ASSIGNMENT:
Each entry should be duplicated verbatim; its pictures should not be.
[[ GIVEN RECORDS, beginning ]]
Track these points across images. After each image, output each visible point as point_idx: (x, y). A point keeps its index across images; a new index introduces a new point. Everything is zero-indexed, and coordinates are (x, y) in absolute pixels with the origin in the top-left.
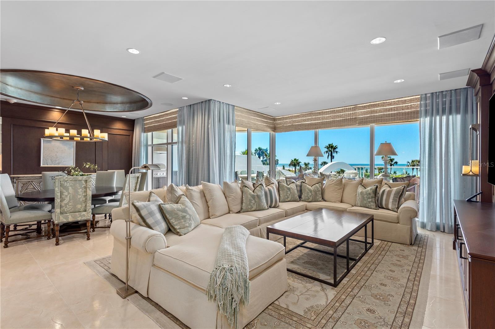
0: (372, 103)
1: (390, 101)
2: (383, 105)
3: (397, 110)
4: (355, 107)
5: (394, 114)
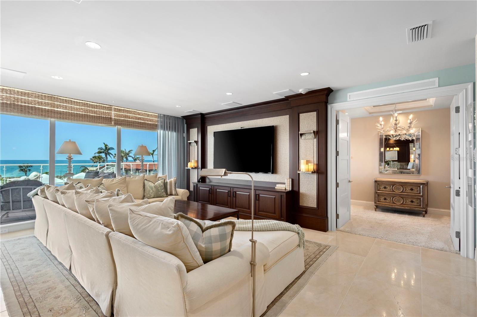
[[ GIVEN RECORDS, end ]]
RESPONSE:
Track these points across images. After each image, output each visible point as point_idx: (x, y). A point keeps its index across images; a new index introduces a new point. Everything is zero-indexed, and coordinates are (x, y) in absolute pixels with the origin in the top-left.
0: (372, 103)
1: (390, 101)
2: (383, 105)
3: (397, 110)
4: (355, 107)
5: (394, 114)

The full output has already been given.